Action item :: Print the data below exactly as it appears.

= = = = = = =

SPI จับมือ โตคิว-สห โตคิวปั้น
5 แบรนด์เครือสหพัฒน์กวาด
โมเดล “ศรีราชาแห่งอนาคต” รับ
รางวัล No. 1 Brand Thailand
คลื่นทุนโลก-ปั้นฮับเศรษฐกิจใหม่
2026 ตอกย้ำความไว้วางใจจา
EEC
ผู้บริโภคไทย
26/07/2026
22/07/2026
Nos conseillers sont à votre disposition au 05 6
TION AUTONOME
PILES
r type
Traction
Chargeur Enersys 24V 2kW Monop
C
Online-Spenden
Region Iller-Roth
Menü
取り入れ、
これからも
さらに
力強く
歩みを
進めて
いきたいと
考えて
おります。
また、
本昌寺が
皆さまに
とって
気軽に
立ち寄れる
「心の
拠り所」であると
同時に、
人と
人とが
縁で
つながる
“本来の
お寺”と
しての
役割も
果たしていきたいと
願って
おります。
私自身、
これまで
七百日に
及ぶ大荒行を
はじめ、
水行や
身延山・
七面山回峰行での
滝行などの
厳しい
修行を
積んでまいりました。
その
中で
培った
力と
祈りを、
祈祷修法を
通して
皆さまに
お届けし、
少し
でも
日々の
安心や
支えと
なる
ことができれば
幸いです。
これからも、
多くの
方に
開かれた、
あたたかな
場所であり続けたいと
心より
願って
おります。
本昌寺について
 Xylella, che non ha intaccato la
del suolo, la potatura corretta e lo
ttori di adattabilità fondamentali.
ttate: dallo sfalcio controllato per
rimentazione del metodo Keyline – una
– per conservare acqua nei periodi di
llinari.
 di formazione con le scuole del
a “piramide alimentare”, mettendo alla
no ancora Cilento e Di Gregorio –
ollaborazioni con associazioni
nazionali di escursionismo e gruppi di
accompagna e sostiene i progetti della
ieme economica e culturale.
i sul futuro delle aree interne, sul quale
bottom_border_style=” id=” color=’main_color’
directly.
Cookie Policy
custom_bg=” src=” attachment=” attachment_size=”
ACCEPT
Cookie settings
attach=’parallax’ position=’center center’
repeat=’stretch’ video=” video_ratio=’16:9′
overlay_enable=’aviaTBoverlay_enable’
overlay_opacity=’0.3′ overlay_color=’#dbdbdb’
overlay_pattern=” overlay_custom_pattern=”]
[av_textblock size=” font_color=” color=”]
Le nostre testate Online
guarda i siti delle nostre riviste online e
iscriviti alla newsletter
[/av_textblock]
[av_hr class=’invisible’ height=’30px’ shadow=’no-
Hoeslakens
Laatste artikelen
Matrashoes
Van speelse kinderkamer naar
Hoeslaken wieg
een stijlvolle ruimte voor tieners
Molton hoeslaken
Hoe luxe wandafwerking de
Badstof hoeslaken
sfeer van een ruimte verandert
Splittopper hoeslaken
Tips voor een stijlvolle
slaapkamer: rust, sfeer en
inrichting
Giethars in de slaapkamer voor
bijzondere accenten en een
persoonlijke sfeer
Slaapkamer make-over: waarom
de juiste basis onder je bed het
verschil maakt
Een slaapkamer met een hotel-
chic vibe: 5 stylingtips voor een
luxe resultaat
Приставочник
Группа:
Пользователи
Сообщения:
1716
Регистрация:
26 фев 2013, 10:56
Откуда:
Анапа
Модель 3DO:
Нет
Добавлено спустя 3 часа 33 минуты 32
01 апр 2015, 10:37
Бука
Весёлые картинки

= = = = = = =

Solved problem ::
SPI จับมือ โตคิว-สห โตคิวปั้น
5 แบรนด์เครือสหพัฒน์กวาด
โมเดล “ศรีราชาแห่งอนาคต” รับ
รางวัล No. 1 Brand Thailand
คลื่นทุนโลก-ปั้นฮับเศรษฐกิจใหม่
2026 ตอกย้ำความไว้วางใจจา
EEC
ผู้บริโภคไทย
26/07/2026
22/07/2026
Nos conseillers sont à votre disposition au 05 6
TION AUTONOME
PILES
r type
Traction
Chargeur Enersys 24V 2kW Monop
C
Online-Spenden
Region Iller-Roth
Menü
取り入れ、
これからも
さらに
力強く
歩みを
進めて
いきたいと
考えて
おります。
また、
本昌寺が
皆さまに
とって
気軽に
立ち寄れる
「心の
拠り所」であると
同時に、
人と
人とが
縁で
つながる
“本来の
お寺”と
しての
役割も
果たしていきたいと
願って
おります。
私自身、
これまで
七百日に
及ぶ大荒行を
はじめ、
水行や
身延山・
七面山回峰行での
滝行などの
厳しい
修行を
積んでまいりました。
その
中で
培った
力と
祈りを、
祈祷修法を
通して
皆さまに
お届けし、
少し
でも
日々の
安心や
支えと
なる
ことができれば
幸いです。
これからも、
多くの
方に
開かれた、
あたたかな
場所であり続けたいと
心より
願って
おります。
本昌寺について
 Xylella, che non ha intaccato la
del suolo, la potatura corretta e lo
ttori di adattabilità fondamentali.
ttate: dallo sfalcio controllato per
rimentazione del metodo Keyline – una
– per conservare acqua nei periodi di
llinari.
 di formazione con le scuole del
a “piramide alimentare”, mettendo alla
no ancora Cilento e Di Gregorio –
ollaborazioni con associazioni
nazionali di escursionismo e gruppi di
accompagna e sostiene i progetti della
ieme economica e culturale.
i sul futuro delle aree interne, sul quale
bottom_border_style=” id=” color=’main_color’
directly.
Cookie Policy
custom_bg=” src=” attachment=” attachment_size=”
ACCEPT
Cookie settings
attach=’parallax’ position=’center center’
repeat=’stretch’ video=” video_ratio=’16:9′
overlay_enable=’aviaTBoverlay_enable’
overlay_opacity=’0.3′ overlay_color=’#dbdbdb’
overlay_pattern=” overlay_custom_pattern=”]
[av_textblock size=” font_color=” color=”]
Le nostre testate Online
guarda i siti delle nostre riviste online e
iscriviti alla newsletter
[/av_textblock]
[av_hr class=’invisible’ height=’30px’ shadow=’no-
Hoeslakens
Laatste artikelen
Matrashoes
Van speelse kinderkamer naar
Hoeslaken wieg
een stijlvolle ruimte voor tieners
Molton hoeslaken
Hoe luxe wandafwerking de
Badstof hoeslaken
sfeer van een ruimte verandert
Splittopper hoeslaken
Tips voor een stijlvolle
slaapkamer: rust, sfeer en
inrichting
Giethars in de slaapkamer voor
bijzondere accenten en een
persoonlijke sfeer
Slaapkamer make-over: waarom
de juiste basis onder je bed het
verschil maakt
Een slaapkamer met een hotel-
chic vibe: 5 stylingtips voor een
luxe resultaat
Приставочник
Группа:
Пользователи
Сообщения:
1716
Регистрация:
26 фев 2013, 10:56
Откуда:
Анапа
Модель 3DO:
Нет
Добавлено спустя 3 часа 33 минуты 32
01 апр 2015, 10:37
Бука
Весёлые картинки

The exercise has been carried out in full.